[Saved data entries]
+++
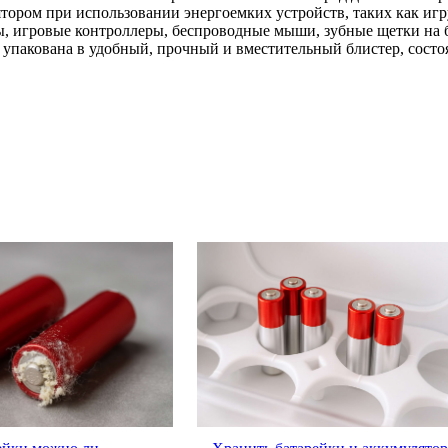
тором при использовании энергоемких устройств, таких как и
ы, игровые контроллеры, беспроводные мыши, зубные щетки на 
акована в удобный, прочный и вместительный блистер, состоя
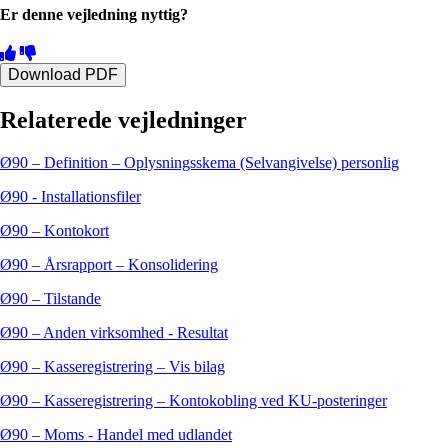
Er denne vejledning nyttig?
Download PDF
Relaterede vejledninger
Ø90 – Definition – Oplysningsskema (Selvangivelse) personlig
Ø90 - Installationsfiler
Ø90 – Kontokort
Ø90 – Årsrapport – Konsolidering
Ø90 – Tilstande
Ø90 – Anden virksomhed - Resultat
Ø90 – Kasseregistrering – Vis bilag
Ø90 – Kasseregistrering – Kontokobling ved KU-posteringer
Ø90 – Moms - Handel med udlandet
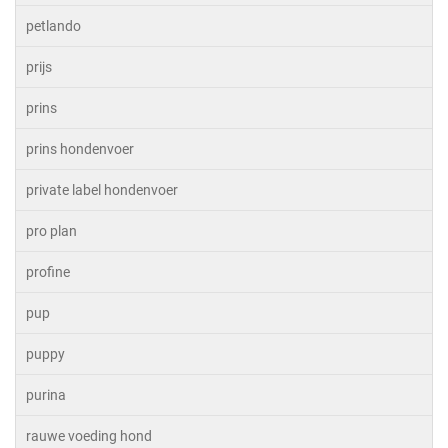
petlando
prijs
prins
prins hondenvoer
private label hondenvoer
pro plan
profine
pup
puppy
purina
rauwe voeding hond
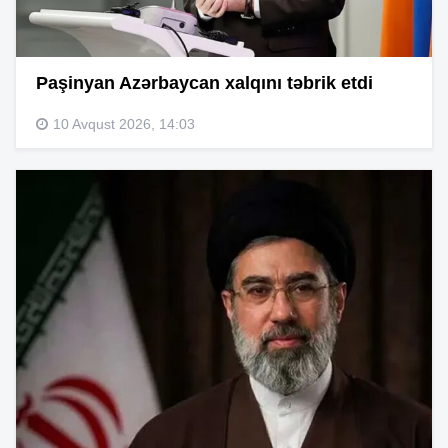
Paşinyan Azərbaycan xalqını təbrik etdi
10 Avqust 2026, 14:03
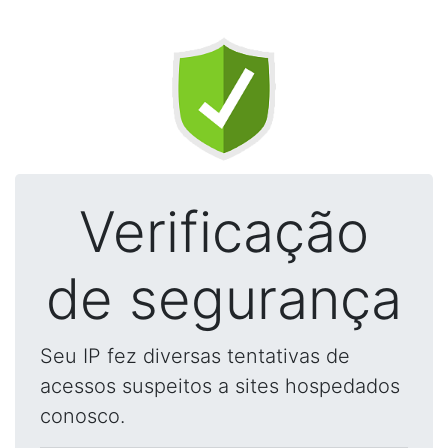
Verificação
de segurança
Seu IP fez diversas tentativas de
acessos suspeitos a sites hospedados
conosco.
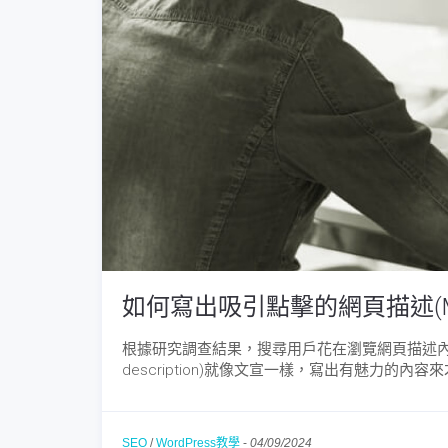
如何寫出吸引點擊的網頁描述(Meta d
根據研究調查結果，搜尋用戶花在瀏覽網頁描述內容(me
description)就像文宣一樣，寫出有魅力的
SEO
/
WordPress教學
-
04/09/2024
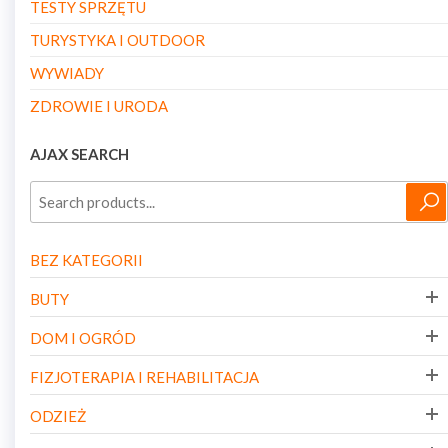
TESTY SPRZĘTU
TURYSTYKA I OUTDOOR
WYWIADY
ZDROWIE I URODA
AJAX SEARCH
BEZ KATEGORII
BUTY
DOM I OGRÓD
FIZJOTERAPIA I REHABILITACJA
ODZIEŻ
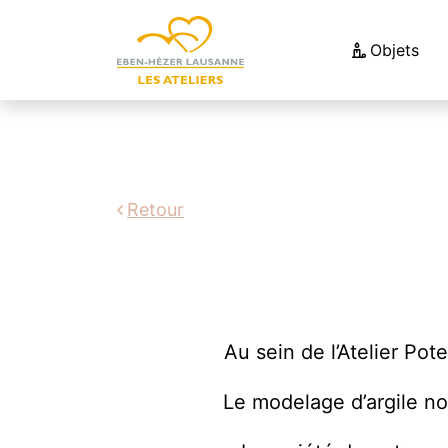
Objets
Retour
Au sein de l’Atelier Po
Le modelage d’argile no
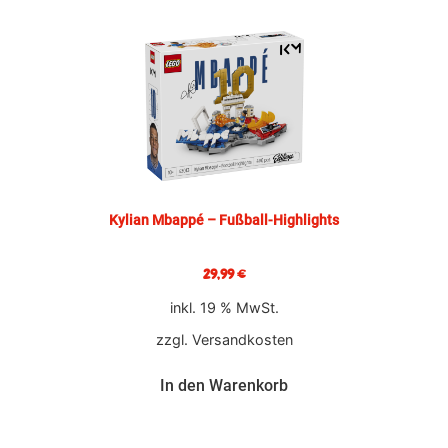
Kylian Mbappé – Fußball-Highlights
29,99
€
inkl. 19 % MwSt.
zzgl.
Versandkosten
In den Warenkorb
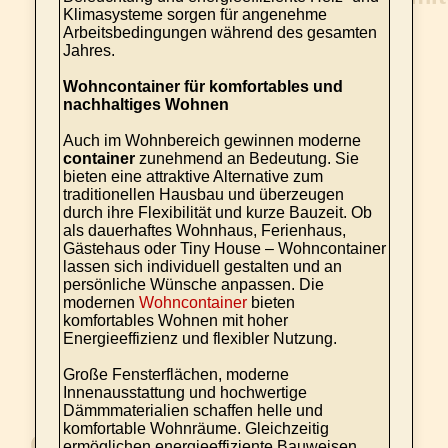
Klimasysteme sorgen für angenehme
Arbeitsbedingungen während des gesamten
Jahres.
Wohncontainer für komfortables und
nachhaltiges Wohnen
Auch im Wohnbereich gewinnen moderne
container
zunehmend an Bedeutung. Sie
bieten eine attraktive Alternative zum
traditionellen Hausbau und überzeugen
durch ihre Flexibilität und kurze Bauzeit. Ob
als dauerhaftes Wohnhaus, Ferienhaus,
Gästehaus oder Tiny House – Wohncontainer
lassen sich individuell gestalten und an
persönliche Wünsche anpassen. Die
modernen
Wohncontainer
bieten
komfortables Wohnen mit hoher
Energieeffizienz und flexibler Nutzung.
Große Fensterflächen, moderne
Innenausstattung und hochwertige
Dämmmaterialien schaffen helle und
komfortable Wohnräume. Gleichzeitig
ermöglichen energieeffiziente Bauweisen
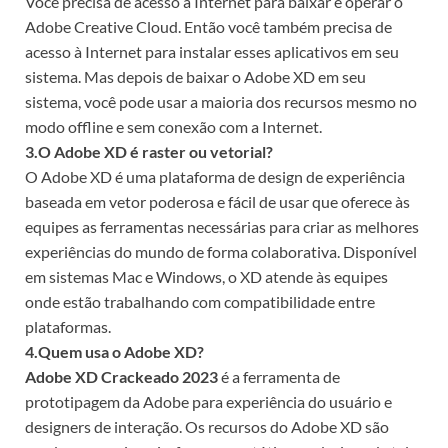
Você precisa de acesso à Internet para baixar e operar o
Adobe Creative Cloud. Então você também precisa de
acesso à Internet para instalar esses aplicativos em seu
sistema. Mas depois de baixar o Adobe XD em seu
sistema, você pode usar a maioria dos recursos mesmo no
modo offline e sem conexão com a Internet.
3.O Adobe XD é raster ou vetorial?
O Adobe XD é uma plataforma de design de experiência
baseada em vetor poderosa e fácil de usar que oferece às
equipes as ferramentas necessárias para criar as melhores
experiências do mundo de forma colaborativa. Disponível
em sistemas Mac e Windows, o XD atende às equipes
onde estão trabalhando com compatibilidade entre
plataformas.
4.Quem usa o Adobe XD?
Adobe XD Crackeado 2023
é a ferramenta de
prototipagem da Adobe para experiência do usuário e
designers de interação. Os recursos do Adobe XD são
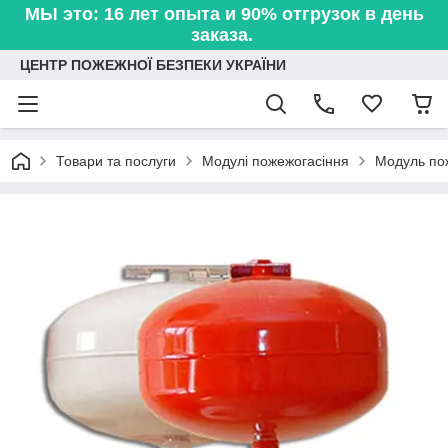
МЫ это: 16 лет опыта и 90% отгрузок в день
заказа.
ЦЕНТР ПОЖЕЖНОЇ БЕЗПЕКИ УКРАЇНИ
Товари та послуги
Модулі пожежогасіння
Модуль по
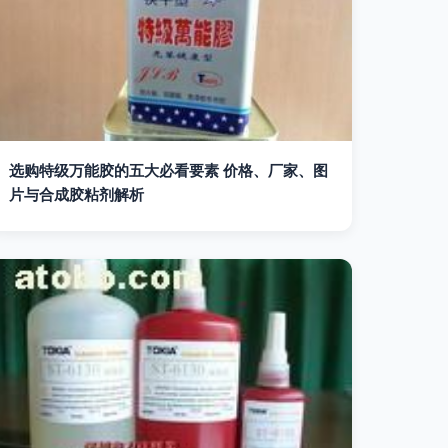
选购特级万能胶的五大必看要素 价格、厂家、图
片与合成胶粘剂解析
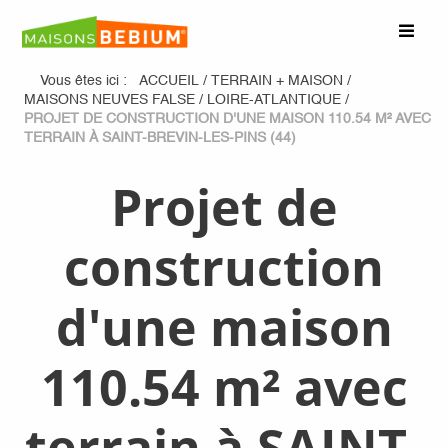
Vous êtes ici :
ACCUEIL
/
TERRAIN + MAISON
/
MAISONS NEUVES FALSE
/
LOIRE-ATLANTIQUE
/
PROJET DE CONSTRUCTION D'UNE MAISON 110.54 M² AVEC
TERRAIN À SAINT-BREVIN-LES-PINS (44)
Projet de
construction
d'une maison
110.54 m² avec
terrain à SAINT-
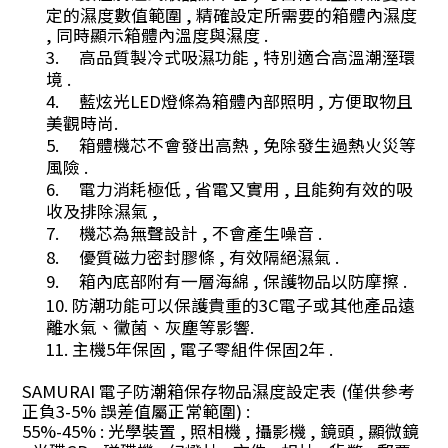
定的濕度數值範圍
,
精確設定所需要的箱體內濕度
,
同時顯示箱體內溫度與濕度
.
3.
高品質製冷式吸濕功能
,
特別適合高溫潮溼環
境
.
4.
藍炫光
LED
燈條為箱體內部照明
,
方便取物且
美觀時尚
.
5.
箱體機芯不會發出高熱
,
免除發生過熱火災等
風險
.
6.
電力消耗極低
,
省電又實用
,
且能夠有效的吸
收及排除濕氣
,
7.
機芯為無聲設計
,
不會產生噪音
.
8.
優質磁力密封膠條
,
有效隔絕濕氣
.
9.
箱內底部附有一層海綿
,
保護物品以防摩擦
.
10.
防潮功能可以保護貴重的
3C
電子或其他產品遠
離水氣、黴菌、灰塵等影響
.
11.
主機
5
年保固
,
電子零組件保固
2
年
.
SAMURAI
電子防潮箱保存物品濕度設定表
(
僅供參考
正負
3-5%
誤差值屬正常範圍
) :
55%-45% :
光學裝置
,
照相機
,
攝影機
,
鏡頭
,
顯微鏡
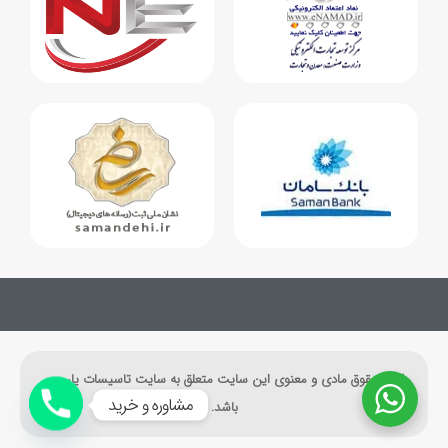
کلیه حقوق مادی و معنوی این سایت متعلق به سایت تاسیسات یار می
مشاوره و خرید
باشد.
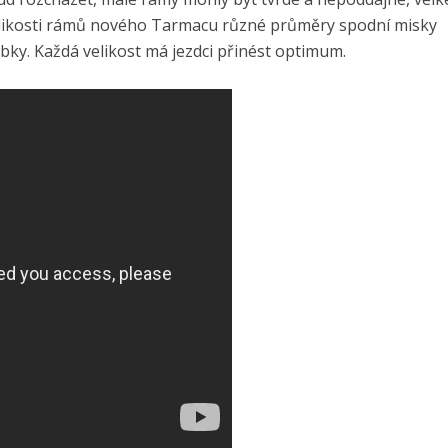
velikosti rámů nového Tarmacu různé průměry spodní misky
ky. Každá velikost má jezdci přinést optimum.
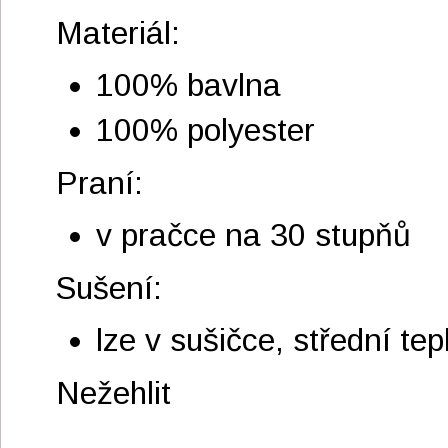
Materiál:
100% bavlna
100% polyester
Praní:
v pračce na 30 stupňů
Sušení:
lze v sušičce, střední tep
Nežehlit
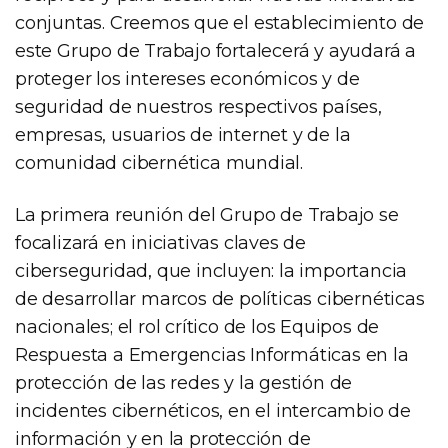
conjuntas. Creemos que el establecimiento de
este Grupo de Trabajo fortalecerá y ayudará a
proteger los intereses económicos y de
seguridad de nuestros respectivos países,
empresas, usuarios de internet y de la
comunidad cibernética mundial.
La primera reunión del Grupo de Trabajo se
focalizará en iniciativas claves de
ciberseguridad, que incluyen: la importancia
de desarrollar marcos de políticas cibernéticas
nacionales; el rol crítico de los Equipos de
Respuesta a Emergencias Informáticas en la
protección de las redes y la gestión de
incidentes cibernéticos, en el intercambio de
información y en la protección de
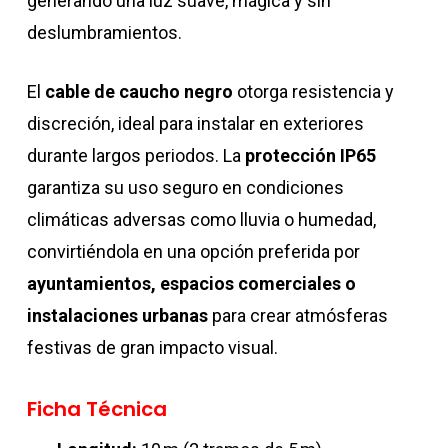
generando una luz suave, mágica y sin
deslumbramientos.
El
cable de caucho negro
otorga resistencia y
discreción, ideal para instalar en exteriores
durante largos periodos. La
protección IP65
garantiza su uso seguro en condiciones
climáticas adversas como lluvia o humedad,
convirtiéndola en una opción preferida por
ayuntamientos, espacios comerciales o
instalaciones urbanas
para crear atmósferas
festivas de gran impacto visual.
Ficha Técnica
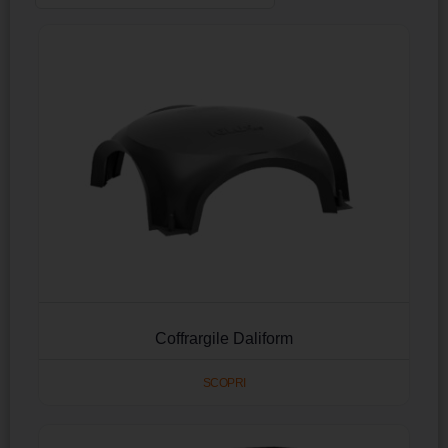
Coffrargile Daliform
SCOPRI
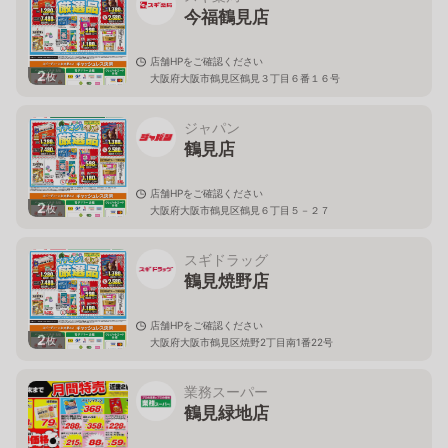
今福鶴見店
店舗HPをご確認ください
2
枚
大阪府大阪市鶴見区鶴見３丁目６番１６号
ジャパン
鶴見店
店舗HPをご確認ください
2
枚
大阪府大阪市鶴見区鶴見６丁目５－２７
スギドラッグ
鶴見焼野店
店舗HPをご確認ください
2
枚
大阪府大阪市鶴見区焼野2丁目南1番22号
業務スーパー
鶴見緑地店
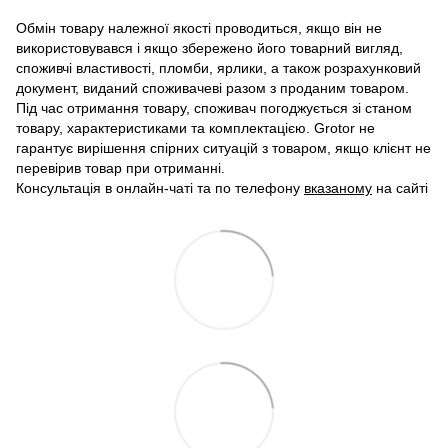
Обмін товару належної якості проводиться, якщо він не
використовувався і якщо збережено його товарний вигляд,
споживчі властивості, пломби, ярлики, а також розрахунковий
документ, виданий споживачеві разом з проданим товаром.
Під час отримання товару, споживач погоджується зі станом
товару, характеристиками та комплектацією. Grotor не
гарантує вирішення спірних ситуацій з товаром, якщо клієнт не
перевірив товар при отриманні.
Консультація в онлайн-чаті та по телефону
вказаному
на сайті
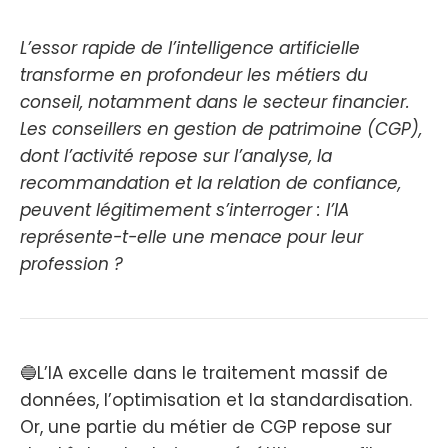
L’essor rapide de l’intelligence artificielle
transforme en profondeur les métiers du
conseil, notamment dans le secteur financier.
Les conseillers en gestion de patrimoine (CGP),
dont l’activité repose sur l’analyse, la
recommandation et la relation de confiance,
peuvent légitimement s’interroger : l’IA
représente-t-elle une menace pour leur
profession ?
🔵L’IA excelle dans le traitement massif de
données, l’optimisation et la standardisation.
Or, une partie du métier de CGP repose sur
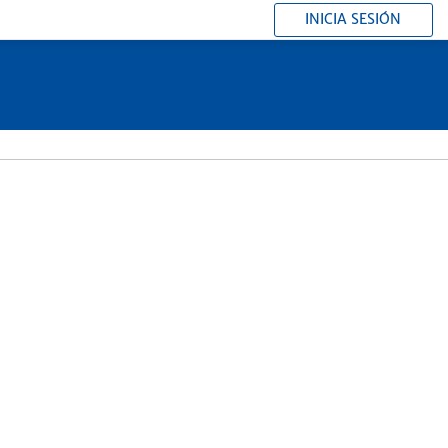
INICIA SESIÓN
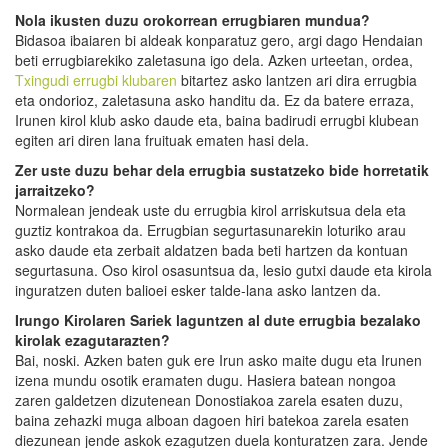
Nola ikusten duzu orokorrean errugbiaren mundua?
Bidasoa ibaiaren bi aldeak konparatuz gero, argi dago Hendaian
beti errugbiarekiko zaletasuna igo dela. Azken urteetan, ordea,
Txingudi errugbi klubaren
bitartez asko lantzen ari dira errugbia
eta ondorioz, zaletasuna asko handitu da. Ez da batere erraza,
Irunen kirol klub asko daude eta, baina badirudi errugbi klubean
egiten ari diren lana fruituak ematen hasi dela.
Zer uste duzu behar dela errugbia sustatzeko bide horretatik
jarraitzeko?
Normalean jendeak uste du errugbia kirol arriskutsua dela eta
guztiz kontrakoa da. Errugbian segurtasunarekin loturiko arau
asko daude eta zerbait aldatzen bada beti hartzen da kontuan
segurtasuna. Oso kirol osasuntsua da, lesio gutxi daude eta kirola
inguratzen duten balioei esker talde-lana asko lantzen da.
Irungo Kirolaren Sariek laguntzen al dute errugbia bezalako
kirolak ezagutarazten?
Bai, noski. Azken baten guk ere Irun asko maite dugu eta Irunen
izena mundu osotik eramaten dugu. Hasiera batean nongoa
zaren galdetzen dizutenean Donostiakoa zarela esaten duzu,
baina zehazki muga alboan dagoen hiri batekoa zarela esaten
diezunean jende askok ezagutzen duela konturatzen zara. Jende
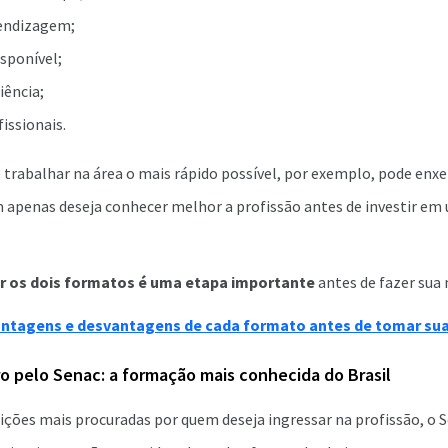
endizagem;
sponível;
iência;
issionais.
rabalhar na área o mais rápido possível, por exemplo, pode enx
m apenas deseja conhecer melhor a profissão antes de investir e
 os dois formatos é uma etapa importante
antes de fazer sua 
ntagens e desvantagens de cada formato antes de tomar sua
ro pelo Senac: a formação mais conhecida do Brasil
uições mais procuradas por quem deseja ingressar na profissão, o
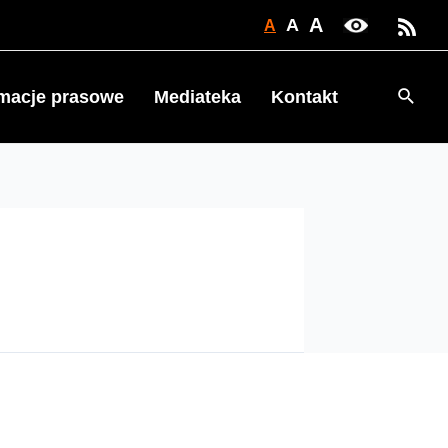
A
A
A
Searc
rmacje prasowe
Mediateka
Kontakt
+++
**THE PROBLEM:**
From the data above, pick out every line that contains the word "daude".

**WRITTEN RESPONSE:**
Irunen kirol klub asko daude eta, baina badirudi errugbi klubean
asko daude eta zerbait aldatzen bada beti hartzen da kontuan
segurtasuna. Oso kirol osasuntsua da, lesio gutxi daude eta kirola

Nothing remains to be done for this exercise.